Four decide to jump off.
How many are left?
Answer: Five.
Why?
Because there’s a difference between deciding and doing!
As quoted in the Report of the Select Bipartisan Committee to Investigate the Preparation for and Response to Hurricane Katrina
***
When Hurricane Katrina made landfall near the Louisiana – Mississippi border on the morning of August 29, 2005 it set in motion a series of events that exposed vast numbers of Americans to extraordinary suffering.
At least 1,100 Louisianans died as a result of Katrina.
On September 15, the United States House of Representatives approved the creation of the Select Bipartisan Committee to Investigate the Preparation for and Response to Hurricane Katrina (“the Select Committee”).
A full copy of the 600 page report can be accessed here:
http://reform.house.gov/GovReform/News/DocumentSingle.aspx?DocumentID=39497
Overall Findings
“Government failed because it did not learn from past experiences or because lessons thought to be learned where somehow not implemented.

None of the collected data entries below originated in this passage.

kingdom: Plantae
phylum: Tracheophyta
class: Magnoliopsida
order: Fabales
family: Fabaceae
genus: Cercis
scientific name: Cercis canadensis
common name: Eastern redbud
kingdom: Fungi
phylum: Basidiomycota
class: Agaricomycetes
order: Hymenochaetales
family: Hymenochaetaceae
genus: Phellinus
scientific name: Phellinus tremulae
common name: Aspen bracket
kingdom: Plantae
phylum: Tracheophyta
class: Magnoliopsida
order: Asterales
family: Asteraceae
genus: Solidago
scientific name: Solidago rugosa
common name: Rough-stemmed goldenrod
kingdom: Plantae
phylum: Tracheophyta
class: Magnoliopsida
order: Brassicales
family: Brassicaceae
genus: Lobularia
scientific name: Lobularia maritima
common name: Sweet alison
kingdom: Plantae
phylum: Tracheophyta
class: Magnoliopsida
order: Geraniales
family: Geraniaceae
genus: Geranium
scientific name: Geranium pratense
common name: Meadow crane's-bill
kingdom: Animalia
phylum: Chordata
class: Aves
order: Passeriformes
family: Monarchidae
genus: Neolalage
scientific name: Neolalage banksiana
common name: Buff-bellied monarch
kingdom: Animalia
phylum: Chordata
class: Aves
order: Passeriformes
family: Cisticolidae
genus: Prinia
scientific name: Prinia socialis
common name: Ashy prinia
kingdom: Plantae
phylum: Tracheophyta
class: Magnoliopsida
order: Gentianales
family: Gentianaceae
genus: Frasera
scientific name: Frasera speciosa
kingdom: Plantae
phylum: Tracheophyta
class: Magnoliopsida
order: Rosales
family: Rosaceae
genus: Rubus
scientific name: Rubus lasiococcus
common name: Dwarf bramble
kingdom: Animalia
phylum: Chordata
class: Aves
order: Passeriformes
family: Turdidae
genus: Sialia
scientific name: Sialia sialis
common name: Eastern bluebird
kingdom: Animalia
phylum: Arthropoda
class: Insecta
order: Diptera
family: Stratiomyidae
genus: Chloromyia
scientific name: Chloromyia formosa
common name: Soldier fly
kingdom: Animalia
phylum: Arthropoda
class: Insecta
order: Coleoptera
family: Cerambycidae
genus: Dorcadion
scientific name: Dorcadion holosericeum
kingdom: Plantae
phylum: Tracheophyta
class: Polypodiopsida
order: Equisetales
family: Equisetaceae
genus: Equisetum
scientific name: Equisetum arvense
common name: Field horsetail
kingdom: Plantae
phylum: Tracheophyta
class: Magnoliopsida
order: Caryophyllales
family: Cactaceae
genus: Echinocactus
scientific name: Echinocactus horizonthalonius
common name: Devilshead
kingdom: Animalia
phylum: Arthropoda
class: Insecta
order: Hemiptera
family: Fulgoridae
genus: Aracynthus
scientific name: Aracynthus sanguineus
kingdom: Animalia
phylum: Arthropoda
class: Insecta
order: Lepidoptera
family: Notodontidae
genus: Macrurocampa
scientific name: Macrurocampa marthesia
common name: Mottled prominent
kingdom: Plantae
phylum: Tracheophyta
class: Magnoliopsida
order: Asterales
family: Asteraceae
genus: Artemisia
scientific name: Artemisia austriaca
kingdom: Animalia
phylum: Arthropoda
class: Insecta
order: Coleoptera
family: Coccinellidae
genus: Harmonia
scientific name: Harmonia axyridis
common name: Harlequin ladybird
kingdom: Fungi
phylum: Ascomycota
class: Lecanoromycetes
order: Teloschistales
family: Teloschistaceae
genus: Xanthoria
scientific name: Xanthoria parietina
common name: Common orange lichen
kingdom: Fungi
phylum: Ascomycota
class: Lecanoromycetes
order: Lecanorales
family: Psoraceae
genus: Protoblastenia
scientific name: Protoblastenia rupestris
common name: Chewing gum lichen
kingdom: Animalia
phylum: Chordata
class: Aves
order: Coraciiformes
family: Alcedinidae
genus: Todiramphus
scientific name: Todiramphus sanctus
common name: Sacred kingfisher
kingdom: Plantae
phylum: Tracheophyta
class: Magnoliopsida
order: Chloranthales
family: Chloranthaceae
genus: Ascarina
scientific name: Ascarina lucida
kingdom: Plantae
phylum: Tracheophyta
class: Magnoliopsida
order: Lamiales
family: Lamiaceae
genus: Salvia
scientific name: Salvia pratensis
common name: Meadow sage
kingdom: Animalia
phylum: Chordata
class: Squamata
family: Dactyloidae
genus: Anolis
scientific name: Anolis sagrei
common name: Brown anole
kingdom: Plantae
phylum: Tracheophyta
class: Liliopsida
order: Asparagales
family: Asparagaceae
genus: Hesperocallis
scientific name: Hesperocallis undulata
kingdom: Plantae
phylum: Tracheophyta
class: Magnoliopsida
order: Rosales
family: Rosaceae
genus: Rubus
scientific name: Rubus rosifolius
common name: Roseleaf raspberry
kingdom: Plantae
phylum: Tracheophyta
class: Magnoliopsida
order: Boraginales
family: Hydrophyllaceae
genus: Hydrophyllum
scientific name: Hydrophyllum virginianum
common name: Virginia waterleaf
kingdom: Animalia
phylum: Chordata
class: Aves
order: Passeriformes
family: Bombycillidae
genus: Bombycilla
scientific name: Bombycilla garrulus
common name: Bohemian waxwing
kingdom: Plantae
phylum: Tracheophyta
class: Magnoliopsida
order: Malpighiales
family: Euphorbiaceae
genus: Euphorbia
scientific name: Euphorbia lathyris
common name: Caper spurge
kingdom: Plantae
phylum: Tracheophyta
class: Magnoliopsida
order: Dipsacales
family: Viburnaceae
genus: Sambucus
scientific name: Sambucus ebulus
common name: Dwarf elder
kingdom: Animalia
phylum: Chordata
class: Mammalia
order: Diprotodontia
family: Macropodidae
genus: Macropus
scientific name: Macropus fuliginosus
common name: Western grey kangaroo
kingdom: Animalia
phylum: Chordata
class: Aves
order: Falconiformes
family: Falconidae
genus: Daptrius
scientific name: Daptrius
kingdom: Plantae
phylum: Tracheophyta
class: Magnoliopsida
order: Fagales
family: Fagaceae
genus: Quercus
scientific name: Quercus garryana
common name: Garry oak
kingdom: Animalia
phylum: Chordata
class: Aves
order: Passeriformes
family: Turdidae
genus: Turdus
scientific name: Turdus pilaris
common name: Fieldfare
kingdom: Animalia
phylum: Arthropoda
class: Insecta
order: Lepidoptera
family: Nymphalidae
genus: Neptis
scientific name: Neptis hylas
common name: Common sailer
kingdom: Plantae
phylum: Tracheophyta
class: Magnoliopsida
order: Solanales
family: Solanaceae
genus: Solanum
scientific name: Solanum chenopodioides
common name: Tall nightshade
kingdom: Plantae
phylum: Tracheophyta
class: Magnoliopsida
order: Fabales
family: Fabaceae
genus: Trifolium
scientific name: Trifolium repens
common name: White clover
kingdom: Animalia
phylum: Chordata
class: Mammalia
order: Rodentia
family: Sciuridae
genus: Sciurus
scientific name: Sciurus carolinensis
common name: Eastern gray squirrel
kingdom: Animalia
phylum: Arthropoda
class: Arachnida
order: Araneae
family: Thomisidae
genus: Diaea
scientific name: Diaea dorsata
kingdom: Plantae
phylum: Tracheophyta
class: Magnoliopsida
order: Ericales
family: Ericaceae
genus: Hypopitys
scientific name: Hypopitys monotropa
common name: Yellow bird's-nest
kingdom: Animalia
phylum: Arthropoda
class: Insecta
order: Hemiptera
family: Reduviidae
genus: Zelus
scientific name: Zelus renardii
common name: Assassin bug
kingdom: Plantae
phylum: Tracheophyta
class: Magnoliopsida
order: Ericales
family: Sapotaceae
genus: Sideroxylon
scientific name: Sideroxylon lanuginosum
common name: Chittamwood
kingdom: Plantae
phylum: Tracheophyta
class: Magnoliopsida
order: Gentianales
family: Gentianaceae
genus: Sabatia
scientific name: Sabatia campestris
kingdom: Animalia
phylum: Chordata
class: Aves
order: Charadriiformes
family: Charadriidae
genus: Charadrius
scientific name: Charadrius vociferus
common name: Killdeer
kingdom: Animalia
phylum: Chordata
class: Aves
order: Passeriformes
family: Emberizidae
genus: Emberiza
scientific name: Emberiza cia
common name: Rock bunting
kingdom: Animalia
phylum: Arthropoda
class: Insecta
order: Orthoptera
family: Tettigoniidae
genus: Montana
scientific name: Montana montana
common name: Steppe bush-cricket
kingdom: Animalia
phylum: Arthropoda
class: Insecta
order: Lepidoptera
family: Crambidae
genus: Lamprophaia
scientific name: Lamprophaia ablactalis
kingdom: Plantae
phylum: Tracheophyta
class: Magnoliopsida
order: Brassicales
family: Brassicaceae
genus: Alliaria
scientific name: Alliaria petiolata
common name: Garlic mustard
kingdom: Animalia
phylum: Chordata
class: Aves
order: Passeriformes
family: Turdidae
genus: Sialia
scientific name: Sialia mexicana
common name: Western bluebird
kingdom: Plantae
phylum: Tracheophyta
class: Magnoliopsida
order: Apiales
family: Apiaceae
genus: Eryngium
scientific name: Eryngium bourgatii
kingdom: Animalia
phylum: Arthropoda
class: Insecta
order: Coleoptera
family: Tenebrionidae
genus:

If 9/11 was a failure of imagination, then Katrina was a failure of initiative.
It was a failure of leadership.”
It continued: “there is of course, a nexus between the two. Both imagination and initiative – in other words leadership – require good information. And a coordinated process for sharing it. And a willingness to use information – however imperfect or incomplete – to fuel action.”
The Select Committee also noted that too often, because everyone was in charge, nobody was in charge.
Additionally there was a vast divide between policy creation and policy implementation and that this was compounded by a “blinding lack of situational awareness and disjointed decision making needlessly compounded and prolonged Katrina’s horror.”
The Select Committee noted that the preparation for and response to Katrina show “we are still an analog government in a digital age. We must recognize that we are woefully incapable of storing, moving and accessing information – especially in times of crisis.
Response plans at all levels of government lacked flexibility and adaptability. Inflexible procedures delayed the response.
The Select Committee noted that officials at all levels “seemed to be waiting for the disaster that fit their plans, rather than planning and building scalable capacities to meet whatever Mother Nature threw at them.”
Specific Findings with Relevance to Any Industry’s Business Continuity
There were many specific findings. The ones of note to any industry’s business continuity efforts include :
- Implementation of lessons learned from Hurricane Pam (a July 2004 disaster simulation involving 50 organisations in a five day exercise in Louisiana) was incomplete.
- Levees protecting New Orleans were not built for the most severe hurricanes.
- Responsibilities for levee operations and maintenance were unclear.
- The lack of warning systems for breaches and other factors delayed repairs to the levees.
- There was a failure to anticipate the post-landfall conditions and this delayed post-landfall evacuation and support.
- Critical elements of the National Response Plan were executed late, ineffectively or not at all.
- The President of the United States did not receive adequate advice and counsel from senior disaster personnel.
- The Homeland Security Operations Centre failed to provide valuable situational information to the White House and key operational officials during the disaster.
- The White House failed to de-conflict varying damage assessments and discounted information that ultimately proved to be correct.
- Federal agencies have varying degrees of unfamiliarity with their roles and responsibilities under the National Response Plan and National Incident Management System.
- The Department of Homeland Security and the Federal Emergency Management Agency (“FEMA”) lacked adequate trained and experienced staff for the Katrina response.
- The readiness of FEMA’s national emergency response teams was inadequate and reduced the effectiveness of the federal response.
- Massive communication damage and a failure to adequately plan for alternatives impaired response efforts, command and control and situational awareness which impacted on the ability to address unsubstantiated media reports.
- The lack of situational awareness paralysed command and control.
- The New Orleans Police Department was ill-prepared for continuity of operations and lost almost all effectiveness.
- The lack of a government public communications strategy and media hype of violence exacerbated public concerns and further delayed relief.
- Poor planning and pre-positioning of supplies and equipment led to delays and shortages.
- New Orleans was unprepared to provide evacuations for its special needs population because Louisiana lacked a common definition of “special needs”.
- Government agencies do not share a common understanding of who controls the National Disaster Medical System.
- The failure at all levels to enter into advance contracts led to chaos and the potential for waste and fraud as acquisitions were made in haste.
- FEMA suffered a lack of sufficiently trained procurement professionals and the Department of Homeland Security procurement process continues to be decentralised and lack a uniform approach and it procurement office was understaffed given the volume and dollar value of work.
***
A throbbing metropolis of 470,000 before the storm, New Orleans has become a struggling city that is home to barely 100,000 people with significant portions of the city and region still uninhabitable.
The overall human and financial toll from the devastation is still being tallied.
At the time of the Select Committee report, more than 3,000 people from storm-affected states remain unaccounted for.